I don’t know if there is a rule for this. Significant figures are pretty much only used in classroom situations; in the real world, error propagation is the standard method. Since base conversion doesn’t change the value of a number, you probably only need to convert the error as well.

You can always use the number of significant figures to determine an actual margin of error, and convert that into the new base as well.

Just as a quick example, suppose that a given quantity is known to be 1.24 in decimal to three significant figures. That means the exact value of the quantity must lie in the range 1.235 <= x < 1.245. 1.235 in binary is 1.001111000011…, and 1.245 in binary is 1.0011111011… . So 1.001111 must be a correct binary representation of the quantity with 7 bits of precision.

Unfortunately this isn’t always guaranteed to work well. If the upper bound on the range had been a little bit larger, we would have gotten 1.01000000100… or something like that in binary, and then our binary representation would technically only have two bits of precision. This is an unfortunate side effect of converting from one base to another, and I don’t think it’s avoidable if you want rigorous accuracy.

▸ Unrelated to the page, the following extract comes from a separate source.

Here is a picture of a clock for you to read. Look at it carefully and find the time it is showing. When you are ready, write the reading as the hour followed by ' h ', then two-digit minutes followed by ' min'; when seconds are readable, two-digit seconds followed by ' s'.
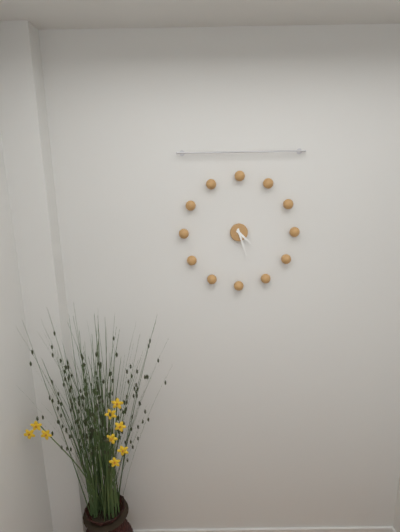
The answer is 4 h 27 min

On the other hand if you just want a quick-and-dirty estimate, try the formula (log 10/log 2)(n-1) + 1. Roughly speaking, (n-1) digits to the right of the decimal point (or all of the significant digits except the leading one, in scientific notation) become approximately (log 10/log 2)(n-1) digits after converting to binary. Note that log 10/log 2 is approximately 3.

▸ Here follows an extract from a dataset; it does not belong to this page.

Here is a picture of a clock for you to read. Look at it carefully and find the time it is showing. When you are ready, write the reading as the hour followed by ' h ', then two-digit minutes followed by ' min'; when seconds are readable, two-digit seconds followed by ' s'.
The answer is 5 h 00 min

Another way of looking at it would be to say, e.g., 1.5 to two significant figures is between 1.45 and 1.55. In binary
1.45 = 1.01110011001100…
1.5 = 1.1
1.55 = 1.10001100110011…

So it’s between 4 and 5 significant figures, i.e. between 1.100 (which means between 1.0111 and 1.1001) and 1.1000 (which means between 1.01111 and 1.10001).

From the accuracy viewpoint, if you are accurate down to the 1000th (0.001D) in decimal, then you should be accurate down to the 1024th (0.0000000001B) in binary. Or the 4096th (0.001H) in hexadecimal… though only because to the 256th (0.01H) may not accuractly reflect your numbers.

However, the precision angle makes things a little strange. Something stated with an explicit accuracy down to the 1000th has the implicit precision of plus or minus five 10000ths. So. “0.001D” really means “0.0015D to 0.0005D” or (0.0000000001111B to 0.0000000000101B). But if you are truly only accurate to [sup]+[/sup]/[sub]-[/sub]0.0005D, it would misrepresent your precision to use 13 sigfigs in binary.

So, the question becomes why your figures are significant. If it’s because it represents and engineering tolerance or an analytical limit 1) why the hell would you be converting it into binary? 2) Figure out the actual error bounds and pick the appropriate number of digits to represent your real world precison in a given base. If it’s just an arbitrary cut off point or the digital limit of your calculator… then you’re really only concerned with the accuracy half of the concern, in which case the first paragraph is all you need.